The victorious armies have always caused massacres, steal and rape. Some practiced it as a State policy. An attempt was made to end these atrocities through the Hague Conventions of 1899 and 1907, those of Geneva in 1864 and 1949 (plus the 1977 protocols). They are the main instruments that identify war crimes. And there is a court to try those responsible, the International Criminal Court (ICC) based in The Hague, Netherlands, created in 1998. Until now it has dealt with cases of genocide, but it can also take on crimes committed in international conflicts. Special UN tribunals were also created, such as the cases of Nuremberg, Tokyo, Yugoslavia and Rwanda.

“War crimes include serious breaches of the Geneva Conventions and other serious violations of laws and customs applicable in 'non-international' conflicts listed in the Rome Statute, when committed as part of a plan or policy or on a large scale,” says the ICC. “Many of the norms contained in these treaties have been considered part of customary law and, as such, are binding on all States (and other parties to the conflict), whether or not they have ratified the treaties themselves,” says the UN.
And they list what are considered war crimes:
1) Murder.
2) Mutilation, cruel treatment and torture.
3) Taking of hostages.
(4) Intentionally directing attacks against civilians.
5) Intentionally directing attacks against buildings dedicated to religion, education, art, science or charitable purposes, historical monuments or hospitals.
6) Plunder.
(7) Rape, sexual slavery, forced pregnancy or any other form of sexual violence.
(8) Recruitment or enlistment of children under the age of 15 into armed forces or groups or using them to participate actively in hostilities.
Many of these types of war crimes had the scene of Bucha. Ukrainian President Volodymyr Zelensky visited the site and was deeply struck by what he saw. A few hours later he described some of the scenes before the United Nations Security Council. The press around the world, including Infobae, clearly showed what happened. The bodies scattered, the shallow graves dug by some survivor showing the corpses with signs of torture, hands tied, with gunshots of grace, basements with walls splashed with blood and human remains, cars hit with whole families riddled, babies killed by the same bullet that went through the mother, dogs eating the decaying bodies. The first count of that single city of 20,000 inhabitants was 410 bodies. Since then they have continued to appear.

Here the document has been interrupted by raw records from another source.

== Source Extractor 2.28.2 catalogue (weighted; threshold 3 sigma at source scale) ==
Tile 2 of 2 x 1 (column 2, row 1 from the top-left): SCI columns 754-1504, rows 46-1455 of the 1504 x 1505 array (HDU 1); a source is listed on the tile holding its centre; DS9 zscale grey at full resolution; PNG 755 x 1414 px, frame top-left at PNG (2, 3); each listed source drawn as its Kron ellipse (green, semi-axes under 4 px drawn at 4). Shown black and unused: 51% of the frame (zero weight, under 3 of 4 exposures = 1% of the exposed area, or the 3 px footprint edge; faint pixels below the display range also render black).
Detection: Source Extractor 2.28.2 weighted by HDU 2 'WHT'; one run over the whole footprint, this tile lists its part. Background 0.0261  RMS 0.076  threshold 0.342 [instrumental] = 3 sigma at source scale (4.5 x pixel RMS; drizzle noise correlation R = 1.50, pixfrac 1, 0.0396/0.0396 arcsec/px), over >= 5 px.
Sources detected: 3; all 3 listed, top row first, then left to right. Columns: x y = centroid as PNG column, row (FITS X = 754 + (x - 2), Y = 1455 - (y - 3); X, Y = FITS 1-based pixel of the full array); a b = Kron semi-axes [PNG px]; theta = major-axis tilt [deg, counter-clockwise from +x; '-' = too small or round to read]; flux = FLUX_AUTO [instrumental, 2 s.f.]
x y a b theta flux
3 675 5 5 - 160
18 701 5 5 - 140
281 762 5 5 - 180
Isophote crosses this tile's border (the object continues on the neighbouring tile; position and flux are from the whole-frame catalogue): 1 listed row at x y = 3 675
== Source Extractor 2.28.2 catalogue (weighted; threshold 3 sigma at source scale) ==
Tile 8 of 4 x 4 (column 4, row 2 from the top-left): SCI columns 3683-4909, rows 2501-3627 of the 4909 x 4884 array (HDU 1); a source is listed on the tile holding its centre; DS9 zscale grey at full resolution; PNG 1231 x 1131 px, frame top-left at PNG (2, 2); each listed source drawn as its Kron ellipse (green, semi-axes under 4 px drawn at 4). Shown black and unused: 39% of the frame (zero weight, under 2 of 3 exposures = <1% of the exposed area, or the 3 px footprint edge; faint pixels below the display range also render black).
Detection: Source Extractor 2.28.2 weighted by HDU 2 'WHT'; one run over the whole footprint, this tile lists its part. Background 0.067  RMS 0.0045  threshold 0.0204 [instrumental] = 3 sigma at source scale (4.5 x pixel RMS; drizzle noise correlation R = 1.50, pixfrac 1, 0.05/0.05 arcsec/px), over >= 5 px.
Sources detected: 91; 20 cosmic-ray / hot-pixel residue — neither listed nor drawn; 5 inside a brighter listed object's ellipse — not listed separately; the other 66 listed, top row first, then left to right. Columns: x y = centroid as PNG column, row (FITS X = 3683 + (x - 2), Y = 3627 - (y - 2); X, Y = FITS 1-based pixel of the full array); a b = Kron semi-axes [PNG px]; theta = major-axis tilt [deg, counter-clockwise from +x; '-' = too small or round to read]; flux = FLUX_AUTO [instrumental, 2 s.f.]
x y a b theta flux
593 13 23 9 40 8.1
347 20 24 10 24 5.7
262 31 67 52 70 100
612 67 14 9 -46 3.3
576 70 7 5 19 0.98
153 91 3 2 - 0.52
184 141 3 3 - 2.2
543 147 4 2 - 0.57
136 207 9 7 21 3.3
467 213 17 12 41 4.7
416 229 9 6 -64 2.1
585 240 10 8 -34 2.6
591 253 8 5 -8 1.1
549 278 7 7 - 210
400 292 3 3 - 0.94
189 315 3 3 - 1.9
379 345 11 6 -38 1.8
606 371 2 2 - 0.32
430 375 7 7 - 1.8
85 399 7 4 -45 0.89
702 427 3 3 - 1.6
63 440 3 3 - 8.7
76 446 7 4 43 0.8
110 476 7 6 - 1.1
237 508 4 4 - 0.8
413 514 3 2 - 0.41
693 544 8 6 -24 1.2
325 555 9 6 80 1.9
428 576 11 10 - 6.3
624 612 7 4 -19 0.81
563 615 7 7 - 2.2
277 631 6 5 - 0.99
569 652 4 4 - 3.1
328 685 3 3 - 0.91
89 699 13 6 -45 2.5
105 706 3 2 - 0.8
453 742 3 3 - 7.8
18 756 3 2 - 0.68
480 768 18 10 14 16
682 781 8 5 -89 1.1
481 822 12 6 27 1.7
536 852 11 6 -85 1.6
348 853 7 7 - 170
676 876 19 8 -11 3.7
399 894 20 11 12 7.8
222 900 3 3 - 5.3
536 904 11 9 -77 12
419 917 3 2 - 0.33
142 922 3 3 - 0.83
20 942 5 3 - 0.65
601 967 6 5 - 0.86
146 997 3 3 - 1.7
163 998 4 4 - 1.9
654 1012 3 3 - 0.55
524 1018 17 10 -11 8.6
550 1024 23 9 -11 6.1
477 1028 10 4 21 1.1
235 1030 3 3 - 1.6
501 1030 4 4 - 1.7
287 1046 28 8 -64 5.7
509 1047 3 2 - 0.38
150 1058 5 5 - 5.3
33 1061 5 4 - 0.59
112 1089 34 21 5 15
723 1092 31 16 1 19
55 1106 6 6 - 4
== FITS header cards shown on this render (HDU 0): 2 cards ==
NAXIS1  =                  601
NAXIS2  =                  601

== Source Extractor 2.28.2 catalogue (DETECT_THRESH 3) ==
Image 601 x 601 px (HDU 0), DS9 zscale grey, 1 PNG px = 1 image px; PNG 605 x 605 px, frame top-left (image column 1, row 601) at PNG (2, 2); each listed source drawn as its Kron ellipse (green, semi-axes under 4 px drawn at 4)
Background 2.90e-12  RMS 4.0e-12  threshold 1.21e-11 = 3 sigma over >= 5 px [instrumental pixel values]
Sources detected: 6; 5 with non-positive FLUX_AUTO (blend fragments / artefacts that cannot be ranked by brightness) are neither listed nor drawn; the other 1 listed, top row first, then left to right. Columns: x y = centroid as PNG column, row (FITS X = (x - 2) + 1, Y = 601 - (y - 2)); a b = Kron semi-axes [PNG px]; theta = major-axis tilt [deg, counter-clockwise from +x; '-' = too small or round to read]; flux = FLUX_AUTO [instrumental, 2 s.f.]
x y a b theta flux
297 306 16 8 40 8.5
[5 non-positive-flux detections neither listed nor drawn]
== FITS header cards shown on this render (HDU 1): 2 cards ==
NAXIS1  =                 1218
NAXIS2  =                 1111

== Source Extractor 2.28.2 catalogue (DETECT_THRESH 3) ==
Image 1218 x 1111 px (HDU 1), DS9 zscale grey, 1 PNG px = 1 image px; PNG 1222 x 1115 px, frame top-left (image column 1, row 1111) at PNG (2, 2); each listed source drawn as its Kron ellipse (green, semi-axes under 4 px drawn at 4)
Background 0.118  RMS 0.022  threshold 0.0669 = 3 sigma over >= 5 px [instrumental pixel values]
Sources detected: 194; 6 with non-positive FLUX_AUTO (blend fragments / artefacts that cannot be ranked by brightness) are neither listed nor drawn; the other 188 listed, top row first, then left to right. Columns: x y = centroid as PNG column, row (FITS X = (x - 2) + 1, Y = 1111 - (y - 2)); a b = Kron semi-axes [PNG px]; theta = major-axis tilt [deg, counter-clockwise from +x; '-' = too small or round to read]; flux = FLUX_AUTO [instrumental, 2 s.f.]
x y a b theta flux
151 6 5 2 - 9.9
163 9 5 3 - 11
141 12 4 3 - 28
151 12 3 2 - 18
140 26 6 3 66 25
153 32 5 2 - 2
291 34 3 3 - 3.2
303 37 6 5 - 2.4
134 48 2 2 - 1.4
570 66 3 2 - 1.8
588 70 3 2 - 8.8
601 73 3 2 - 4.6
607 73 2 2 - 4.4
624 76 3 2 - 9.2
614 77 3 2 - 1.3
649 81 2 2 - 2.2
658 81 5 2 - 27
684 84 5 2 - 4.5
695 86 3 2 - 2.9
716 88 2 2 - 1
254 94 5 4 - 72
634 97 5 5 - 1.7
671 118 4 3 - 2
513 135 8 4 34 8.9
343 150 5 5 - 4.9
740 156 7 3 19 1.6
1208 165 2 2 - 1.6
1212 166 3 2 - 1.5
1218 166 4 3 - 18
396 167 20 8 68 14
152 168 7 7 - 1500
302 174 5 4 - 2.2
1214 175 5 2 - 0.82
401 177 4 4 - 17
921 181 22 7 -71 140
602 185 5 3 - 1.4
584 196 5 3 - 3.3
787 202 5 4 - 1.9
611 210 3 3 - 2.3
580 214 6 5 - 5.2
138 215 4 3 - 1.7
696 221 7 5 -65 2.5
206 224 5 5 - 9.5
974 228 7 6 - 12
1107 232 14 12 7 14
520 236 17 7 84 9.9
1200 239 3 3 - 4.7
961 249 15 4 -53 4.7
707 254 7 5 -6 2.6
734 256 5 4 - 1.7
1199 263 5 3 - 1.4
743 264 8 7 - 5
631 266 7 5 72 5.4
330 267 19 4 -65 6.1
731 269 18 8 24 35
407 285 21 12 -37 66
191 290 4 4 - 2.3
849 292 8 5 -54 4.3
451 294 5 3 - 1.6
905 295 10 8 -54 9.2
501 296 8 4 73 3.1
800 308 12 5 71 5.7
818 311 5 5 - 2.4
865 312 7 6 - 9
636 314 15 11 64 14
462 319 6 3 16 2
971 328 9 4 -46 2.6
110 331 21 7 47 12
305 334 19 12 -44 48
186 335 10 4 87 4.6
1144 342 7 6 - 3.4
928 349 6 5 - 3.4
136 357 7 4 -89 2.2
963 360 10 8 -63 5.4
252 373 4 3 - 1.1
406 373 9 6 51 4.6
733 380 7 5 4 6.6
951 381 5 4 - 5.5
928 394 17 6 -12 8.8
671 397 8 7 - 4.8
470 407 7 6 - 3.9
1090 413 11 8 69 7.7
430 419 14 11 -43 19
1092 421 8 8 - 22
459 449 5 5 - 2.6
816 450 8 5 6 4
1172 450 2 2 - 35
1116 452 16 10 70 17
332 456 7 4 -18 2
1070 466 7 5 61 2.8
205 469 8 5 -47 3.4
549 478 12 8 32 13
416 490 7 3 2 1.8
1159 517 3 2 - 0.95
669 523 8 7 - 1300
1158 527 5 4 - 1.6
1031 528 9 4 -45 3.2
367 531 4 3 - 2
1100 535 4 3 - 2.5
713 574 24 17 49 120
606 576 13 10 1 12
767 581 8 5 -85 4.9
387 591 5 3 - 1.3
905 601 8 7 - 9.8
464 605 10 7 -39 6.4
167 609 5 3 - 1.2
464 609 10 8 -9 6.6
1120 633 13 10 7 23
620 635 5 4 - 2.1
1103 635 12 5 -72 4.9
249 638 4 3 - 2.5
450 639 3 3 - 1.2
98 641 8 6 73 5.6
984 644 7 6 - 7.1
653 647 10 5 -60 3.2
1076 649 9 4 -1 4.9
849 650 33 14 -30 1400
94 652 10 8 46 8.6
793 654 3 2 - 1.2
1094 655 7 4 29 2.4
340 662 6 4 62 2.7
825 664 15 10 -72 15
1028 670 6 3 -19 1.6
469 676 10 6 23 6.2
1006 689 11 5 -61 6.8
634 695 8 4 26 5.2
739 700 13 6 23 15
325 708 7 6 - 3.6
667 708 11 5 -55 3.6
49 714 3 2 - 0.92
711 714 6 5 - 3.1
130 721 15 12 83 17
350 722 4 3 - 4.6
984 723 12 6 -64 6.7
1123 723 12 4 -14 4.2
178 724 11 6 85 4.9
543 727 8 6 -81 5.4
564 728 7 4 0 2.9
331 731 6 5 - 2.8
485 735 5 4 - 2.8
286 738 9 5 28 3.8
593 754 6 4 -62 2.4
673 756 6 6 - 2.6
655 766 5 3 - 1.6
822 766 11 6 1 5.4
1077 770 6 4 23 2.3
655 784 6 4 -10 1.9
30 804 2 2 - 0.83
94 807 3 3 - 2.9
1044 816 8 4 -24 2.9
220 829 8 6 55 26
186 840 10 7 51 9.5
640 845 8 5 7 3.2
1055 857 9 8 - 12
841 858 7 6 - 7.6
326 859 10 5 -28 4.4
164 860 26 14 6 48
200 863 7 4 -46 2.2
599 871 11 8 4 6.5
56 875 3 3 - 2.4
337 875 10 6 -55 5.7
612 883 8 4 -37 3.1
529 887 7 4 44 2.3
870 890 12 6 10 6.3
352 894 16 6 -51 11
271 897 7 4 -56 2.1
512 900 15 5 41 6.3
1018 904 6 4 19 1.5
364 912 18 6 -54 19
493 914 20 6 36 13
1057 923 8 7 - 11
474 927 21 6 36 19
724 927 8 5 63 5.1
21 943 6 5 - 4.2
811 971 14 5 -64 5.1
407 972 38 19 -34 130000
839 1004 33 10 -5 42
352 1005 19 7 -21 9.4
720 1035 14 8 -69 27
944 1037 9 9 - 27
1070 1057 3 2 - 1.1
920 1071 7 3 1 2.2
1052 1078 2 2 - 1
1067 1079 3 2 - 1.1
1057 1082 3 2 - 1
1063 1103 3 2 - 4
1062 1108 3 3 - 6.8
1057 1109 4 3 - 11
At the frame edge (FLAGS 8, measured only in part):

The Kremlin had an attempt to discredit the correspondents who collected the data of the massacre by saying that it had all been a propaganda montage of the Ukrainian government. An aerial survey carried out by drones showed that the barbarities had occurred before Russian troops left the site. And security cameras showed dozens of Russian officers and soldiers sending to their homes from Belarus the goods they looted in Bucha. The testimonies of survivors are even more incriminating and overwhelming.
The person responsible for these crimes, in that area, is Lieutenant Colonel Azatbek Omurbekov, who was in command of the troops. But he's not the only one, of course. Above him are several military commanders and a top manager who ordered the invasion: Vladimir Putin.